I built onyx to learn, not to compete
Same module surface in Go and Rust. paths, files, shell, clipboard, notify, keyring. Two crates that exist because I wrote them.
This week I open-sourced two crates. One Go module, one Rust crate. Same name, same surface: osinfo, paths, files, shell, clipboard, notify, keyring. The whole thing is called onyx. Code at github.com/akira-io/onyx (Go) and github.com/akira-io/onyx-rs (Rust).
I did not build it to compete with anything.
Onyx is a study project I let escape into MIT. The point was the shape of cross-platform desktop glue, not the market. dirs, arboard, notify-rust, keyring-rs. They all exist. They all work. Reading other people’s libraries teaches you how they think. Writing your own teaches you what you believe.
The problem
Every desktop application I have written rewrites the same OS shims:
- Find the user config directory.
- Open a file with the default app.
- Reveal it in the file manager.
- Resolve a CLI binary on PATH with platform-specific fallbacks.
- Read and write the clipboard.
- Show a notification.
- Store a secret in the system keyring.
switch runtime.GOOS {
case "darwin":
return filepath.Join(home, "Library", "Application Support", app), nil
case "linux":
if xdg := os.Getenv("XDG_CONFIG_HOME"); xdg != "" {
return filepath.Join(xdg, app), nil
}
return filepath.Join(home, ".config", app), nil
case "windows":
if v := os.Getenv("APPDATA"); v != "" {
return filepath.Join(v, app), nil
}
return filepath.Join(home, "AppData", "Roaming", app), nil
}
That block lives in every desktop app I have shipped. The cost is not the lines of code. The cost is the cognitive tax of confirming, again, which OS Linux means and which path Windows wants this week.
The rule
Onyx replaces that block with one line.
// github.com/akira-io/onyx/paths
config, err := paths.For("Hyperion").Config()

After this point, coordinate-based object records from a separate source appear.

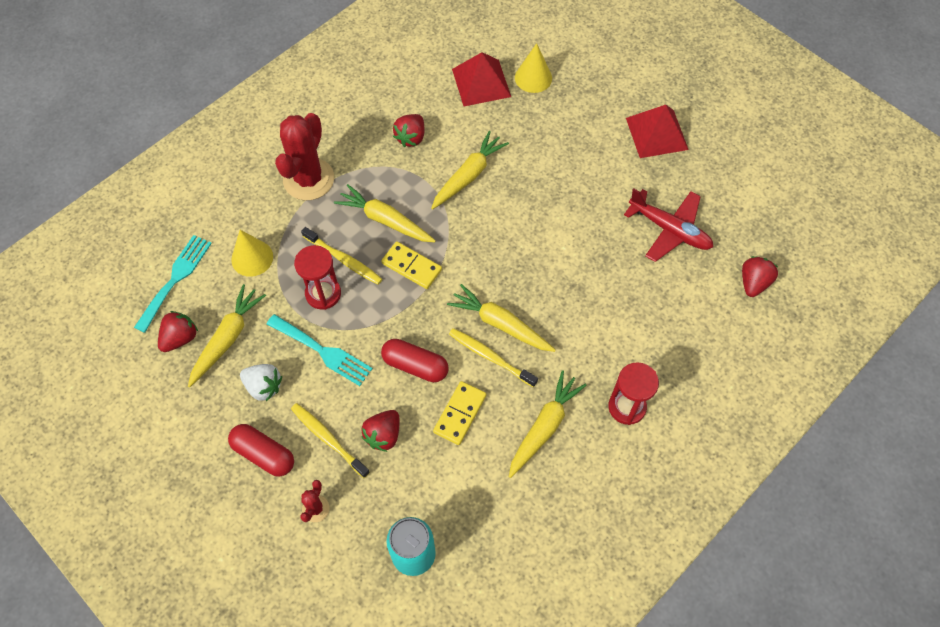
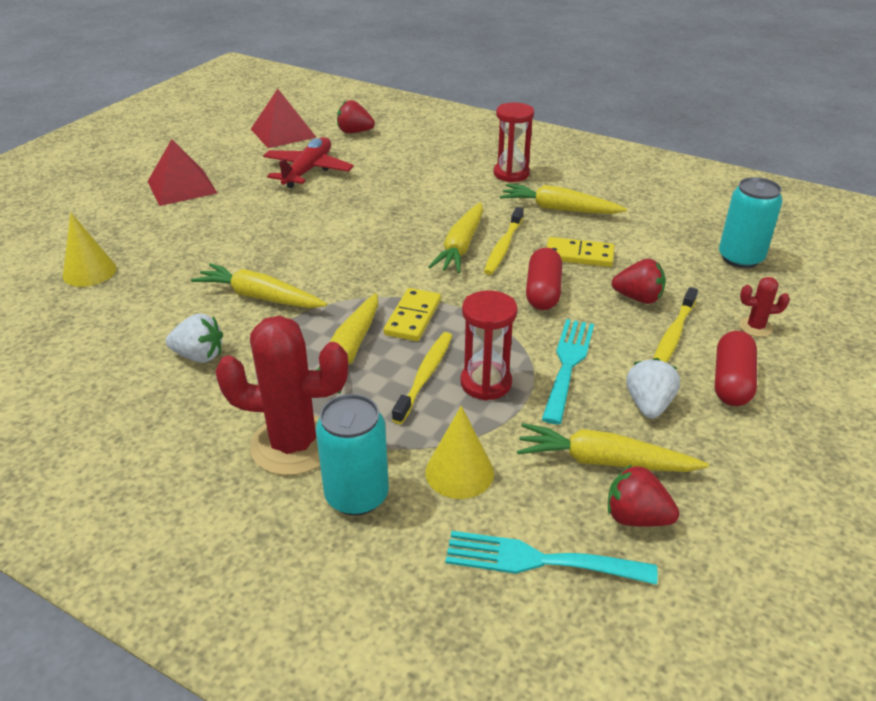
camera: 105 degrees left, 25 degrees down
(256, 204) = (357, 496): none -> turquoise can
(411, 137) = (199, 356): red strawberry -> white strawberry
(481, 82) = (94, 311): red pyramid -> red pyramid (283, 133)

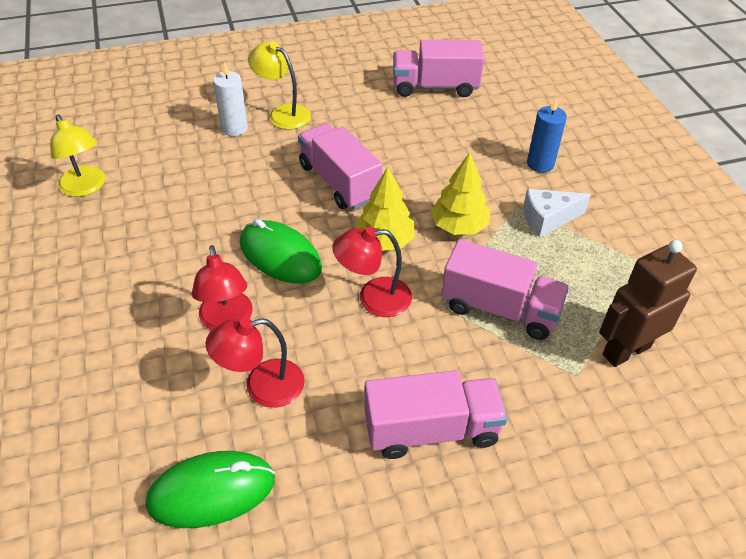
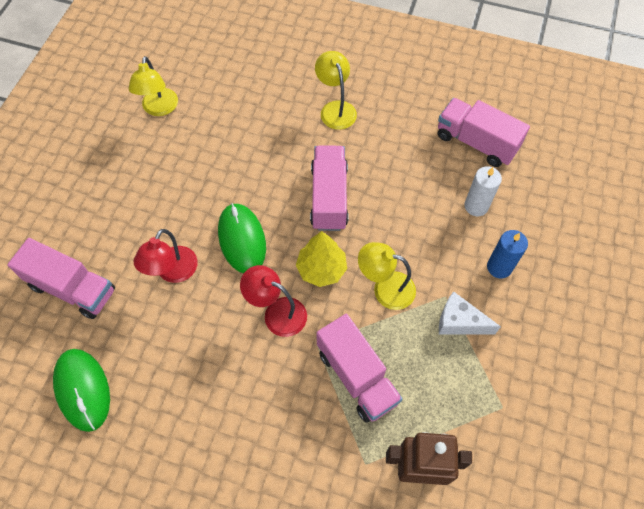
camera: 35 degrees right, 15 degrees up
(211, 492) = (82, 390): green mouse -> green mouse turned 45 degrees clockwise
(234, 128) = (291, 105): white candle -> white candle (476, 206)
(262, 386) = (159, 336): red lamp -> none
(431, 430) = (236, 437): pink truck -> pink truck (72, 288)
(459, 226) = (385, 288): yellow tree -> yellow lamp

One function. One verb. One return shape. The Resolver follows the same discipline.
// github.com/akira-io/onyx/shell
claude, err := shell.NewResolver().
Lookup("claude").
Lookup("/opt/homebrew/bin/claude").
Resolve()
Lookup accepts either a name resolved via PATH or an absolute path checked as a file. The package figures out which because the difference is mechanical: if the string has a separator, it is a path. The caller does not pick.
I do not think this is the best API. I think it is the API I will reach for, which is a different and more useful claim.
Why the Rust mirror
onyx-rs is the same drill in a second language. Same module names, same conventions, idiomatic in each. paths.For("Hyperion").Config() on the Go side becomes paths::for_app("Hyperion").config() on the Rust side. shell.NewResolver() becomes shell::Resolver::new(). The Go module returns (string, error). The Rust crate returns Result<PathBuf, ShellError>.
The point of the Rust port is not portability for users. It is portability for me. Writing the same shapes in Rust forced me to look at every default I had not noticed in the Go version: error variants, builder ergonomics, path types, what to derive, what to expose, what to keep crate-private.
The obvious counter
“There are libraries for this.”
Yes. dirs, arboard, notify-rust, keyring-rs. They have more contributors, more downloads, more battle-test than onyx will ever have. If you want a dependency you can lean on, use them.
Onyx is for the same reason people rewrite their resume in plain text every two years. Not because the format matters. Because the act of typing it forces you to remember what you do.
Closer
I open-sourced it because shipping under your name is the only way you keep the code honest. Public README. Public conventions. Public mistakes. The crate that lives in a private vendor folder forever is not a study project. It is a draft.
Onyx is a draft I committed to ship.